● **Exercise goal**
In the entries below, count every line containing "lines". Reply with the number alone.

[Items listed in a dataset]
+++++

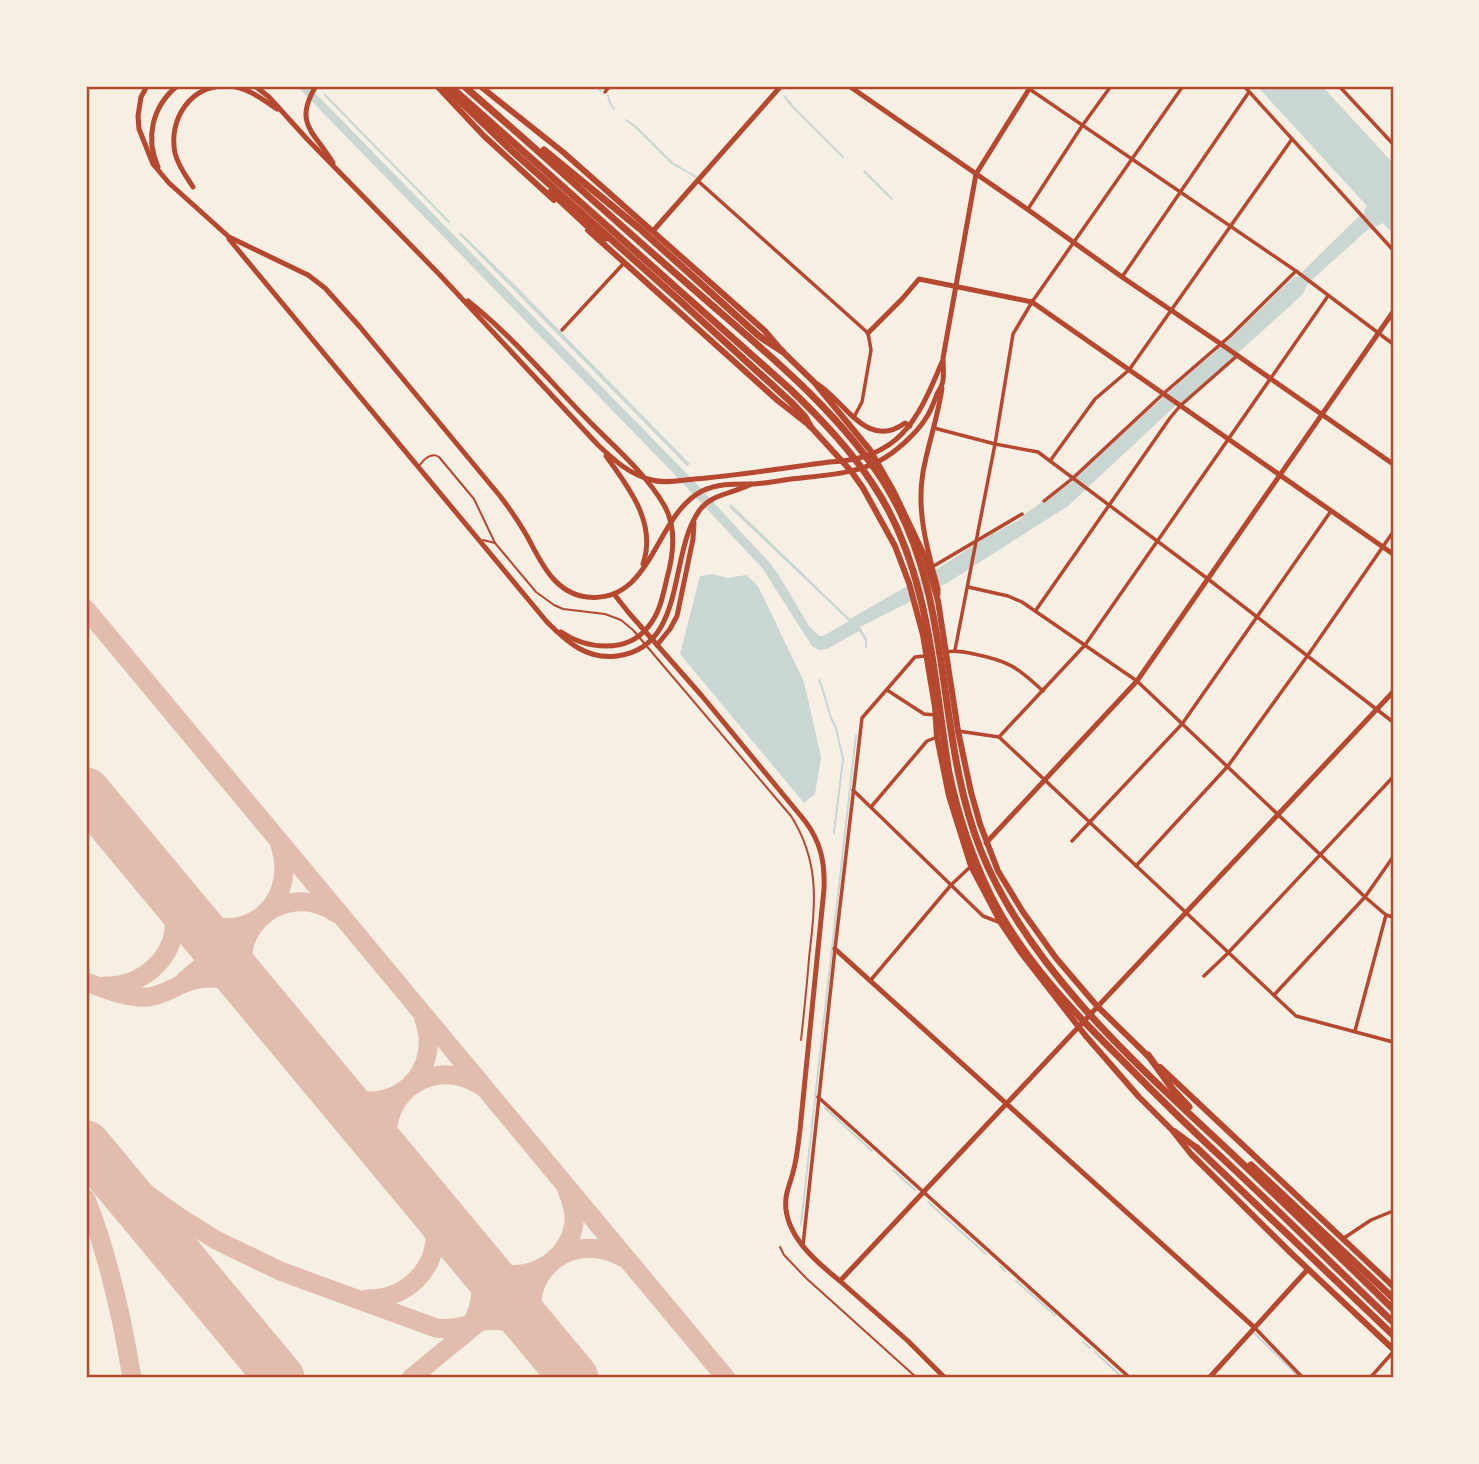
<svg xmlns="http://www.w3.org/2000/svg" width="1479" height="1464" font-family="Georgia,serif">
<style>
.water{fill:#c9d6d2}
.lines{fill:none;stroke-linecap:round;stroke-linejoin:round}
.stream{stroke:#c9d6d2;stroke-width:2}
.taxiway{stroke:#e2bdae;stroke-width:19}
.runway{stroke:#e2bdae;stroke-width:49}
.service{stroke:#b5482f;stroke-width:2}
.minor{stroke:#b5482f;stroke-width:3.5}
.tertiary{stroke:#b5482f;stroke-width:5}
.secondary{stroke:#b5482f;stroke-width:5}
.trunk{stroke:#b5482f;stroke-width:6}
.motorway{stroke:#b5482f;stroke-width:7}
.neatline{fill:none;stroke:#b5482f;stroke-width:2.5}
</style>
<rect width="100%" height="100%" fill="#f6efe4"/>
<!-- water -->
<g class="water">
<polygon points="297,86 307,86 321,99 689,476 768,561 778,574 809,626 819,636 823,636 849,621 729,507 731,504 850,619 942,566 983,539 1021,519 1023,515 1062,489 1192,371 1214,353 1294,277 1297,277 1357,218 1365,213 1364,211 1367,206 1257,86 1322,86 1393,163 1393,234 1383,223 1366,231 1314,278 1307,285 1303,294 1227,363 1184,401 1174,407 1068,506 947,583 860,627 867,639 867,649 865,648 865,640 859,631 827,649 819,650 812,646 763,569 677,477"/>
<polygon points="460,232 514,284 690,464 687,466 459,234"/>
<polygon points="713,574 727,578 746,575 758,586 804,682 821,757 815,794 804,803 680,654 700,576"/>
</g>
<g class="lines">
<!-- stream -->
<g class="stream">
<polyline points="595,86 601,91"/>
<polyline points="325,95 449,222"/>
<polyline points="608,95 610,103 614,109"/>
<polyline points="784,96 793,107 843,157"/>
<polyline points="626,120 636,127 672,163 696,177"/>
<polyline points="864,171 892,199"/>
<polyline points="819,680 822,687 831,718 836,728 843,759 834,833"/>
<polyline points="825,1108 872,1151"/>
<polyline points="893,1170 915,1190"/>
<polyline points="928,1202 986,1254"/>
<polyline points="801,1224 856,735"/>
<polyline points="1000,1266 1005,1271"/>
<polyline points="1016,1281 1055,1315"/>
<polyline points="1254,1333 1300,1378"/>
<polyline points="1083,1342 1090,1348"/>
<polyline points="1095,1352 1123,1378"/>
</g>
<!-- taxiway -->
<g class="taxiway">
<polyline points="86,609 726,1378"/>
<path d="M181,907C231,956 301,911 280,845"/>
<polyline points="185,980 250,926"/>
<path d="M86,982C106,989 127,999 149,997C161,995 170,990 180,985C207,972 234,978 257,997"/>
<path d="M105,986C143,987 178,956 174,916C173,904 168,894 163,884"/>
<path d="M254,993C216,938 281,876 336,913"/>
<path d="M328,1083C376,1128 446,1082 424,1019"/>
<path d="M86,1142L137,1187L176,1215L216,1240L280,1271L436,1328C455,1330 472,1326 488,1314"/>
<path d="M399,1169C362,1112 422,1050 480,1085"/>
<path d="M86,1199C109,1257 122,1317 132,1378"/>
<path d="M471,1255C476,1259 481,1265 488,1268C523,1287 570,1262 574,1222C575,1211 571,1200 567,1190"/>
<path d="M366,1299C405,1300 438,1270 435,1229C434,1218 429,1208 424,1198"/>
<path d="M478,1322C501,1317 520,1323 539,1337"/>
<path d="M470,1326C484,1304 484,1279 472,1256"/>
<path d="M545,1343C505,1288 563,1225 622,1257"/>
<polyline points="411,1378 552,1262"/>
</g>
<!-- runway -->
<g class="runway">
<polyline points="86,792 574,1378"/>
<polyline points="86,1145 280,1378"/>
</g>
<!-- service -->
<g class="service">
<path d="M419,466C424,459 431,452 439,457L474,499L495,543L536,592L554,605L563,609L605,614L621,620L633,630L791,816C821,863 815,906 809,958C807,985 804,1013 801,1040"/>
<polyline points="483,540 495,543"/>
<polyline points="780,1247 784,1255 806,1278 917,1378"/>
</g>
<!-- minor -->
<g class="minor">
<polyline points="1025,86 1296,271 1393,344"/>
<polyline points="1244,86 1393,250"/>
<polyline points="1339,86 1393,144"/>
<polyline points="605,92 610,86"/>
<polyline points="698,181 868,333 871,350 862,402 854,417"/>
<polyline points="1028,209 1082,126 1111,86"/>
<polyline points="1122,277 1249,92"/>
<polyline points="562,330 624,263"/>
<polyline points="934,428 995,444 1038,452 1208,579 1393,722"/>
<polyline points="1050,461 1095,399 1129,370 1292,139"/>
<polyline points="1044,501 1073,478 1163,394 1230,336 1296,271"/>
<polyline points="932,567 1022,514"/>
<polyline points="968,587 1008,596 1022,602 1137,681 1365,897 1386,915 1393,917"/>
<polyline points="1036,610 1170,418 1180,406 1238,355"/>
<polyline points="955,650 995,444 1013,334 1032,302 1183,86"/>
<path d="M946,652C956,650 965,652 974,654C1009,661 1017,667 1043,691"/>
<polyline points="887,690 924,714 935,715"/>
<polyline points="958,731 999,737 1085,645 1328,296"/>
<polyline points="999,737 1296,1016 1393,1042"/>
<polyline points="853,790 983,916 1001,923"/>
<polyline points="871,807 927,741 937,737"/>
<polyline points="1072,841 1182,724 1331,511"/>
<polyline points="1136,866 1228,766 1308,655 1393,532"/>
<polyline points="1204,976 1228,953 1393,777"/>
<polyline points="870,981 951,885 970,867"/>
<polyline points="1274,995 1365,897 1393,857"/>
<polyline points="1355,1031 1386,915"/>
<polyline points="818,1097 1130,1378"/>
<polyline points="1344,1238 1371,1220 1393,1211"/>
<polyline points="803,1245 835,949 862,718 915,657 925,656"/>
<polyline points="1255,1328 1303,1378"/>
<polyline points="1370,1378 1393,1352"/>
</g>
<!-- tertiary -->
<g class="tertiary">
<path d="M147,86L141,97L138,116L139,129L153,164L169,183L229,237L308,275L325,288L360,327L500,496C510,509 519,522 527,536C541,562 554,593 587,597C653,604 654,516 702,491C718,483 737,484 754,484C767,483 779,481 791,479C818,476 856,474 879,461C895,453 917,433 926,418C931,411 934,402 937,394C939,390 943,385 943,380C944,373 943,365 943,358L976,174L1031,86"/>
<path d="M255,86L269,97L307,139L439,274L598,445C614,460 630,475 652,480C665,484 681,480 695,479C740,475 784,468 829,462C899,460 918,420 942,362"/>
<path d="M316,86C293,124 314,131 333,163"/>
<path d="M158,167C145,138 152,107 177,86"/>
<path d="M193,187C186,176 178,166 175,153C168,119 191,84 228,86C247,87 262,99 277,109"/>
<polyline points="653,231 781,86"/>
<path d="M229,239L547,622C567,642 587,660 617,656C687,647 668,555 699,511C712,493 733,494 751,484"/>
<path d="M468,301C511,335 547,378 585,417C611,444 645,472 664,505C677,527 674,553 667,578C663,595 660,613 648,627C627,654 586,649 561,632"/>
<polyline points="868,333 902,299 919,279 1032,302 1393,554"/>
<path d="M817,384C845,401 867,451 905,423L910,426"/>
<path d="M606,456C629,488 657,523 643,564"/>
<path d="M614,594L629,613L702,696L805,821C821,842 825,863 824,889L800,1130C798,1144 797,1159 793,1172C791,1181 787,1189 786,1198C782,1233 815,1261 840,1281"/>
<path d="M938,594V589C928,551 916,513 923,472C928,444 938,417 942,388"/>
<polyline points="657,645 670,629 677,616 693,539 694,523"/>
<polyline points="986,843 1137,681 1393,312"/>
<polyline points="835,949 1255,1328"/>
<polyline points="1209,1378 1308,1269"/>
</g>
<!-- secondary -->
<g class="secondary">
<polyline points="849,86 1027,209 1122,277 1221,344 1393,464"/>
<polyline points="945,1378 908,1341 840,1281 1393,692"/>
</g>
<!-- trunk -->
<g class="trunk">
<polyline points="437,86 484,136 554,200"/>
<polyline points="480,86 563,152 765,331 782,351 814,382 870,450 894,492 925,557 938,601 958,731 971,792 980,824 998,871 1023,912 1056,958 1097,1006 1149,1057"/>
<polyline points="588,230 777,400 810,426 851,471 863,488 895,546 909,583 923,635 935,707 937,737 949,796 971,866 1001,923 1022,954 1085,1035 1139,1097 1172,1130 1191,1154 1291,1253 1393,1349"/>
<polyline points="1160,1067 1393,1286"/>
<polyline points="1174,1131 1197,1148"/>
</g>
<!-- motorway -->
<g class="motorway">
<polyline points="444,86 510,149 678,299 791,402 805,417 810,426"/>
<path d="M450,86L790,389C821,419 851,450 874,486C930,570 933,677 949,773C958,815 971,855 990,894C1021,957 1072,1011 1122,1060C1159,1098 1197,1135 1236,1171C1289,1221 1340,1272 1393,1322"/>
<path d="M464,86C540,152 614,220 690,286C758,346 836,407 885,484C956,599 933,730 981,851C1028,968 1136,1064 1227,1149C1283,1202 1338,1255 1393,1309"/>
<polyline points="544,150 639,228 759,336 782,351"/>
<polyline points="551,192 594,232 606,238"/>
<polyline points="1148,1055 1174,1091 1189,1107"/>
<polyline points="1197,1148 1393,1335"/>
<polyline points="1251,1165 1393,1298"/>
</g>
</g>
<!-- border -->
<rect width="1479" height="1464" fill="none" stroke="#f6efe4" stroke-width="175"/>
<rect x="88" y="88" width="1304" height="1288" class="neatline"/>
</svg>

+++++

● **Written solution**
2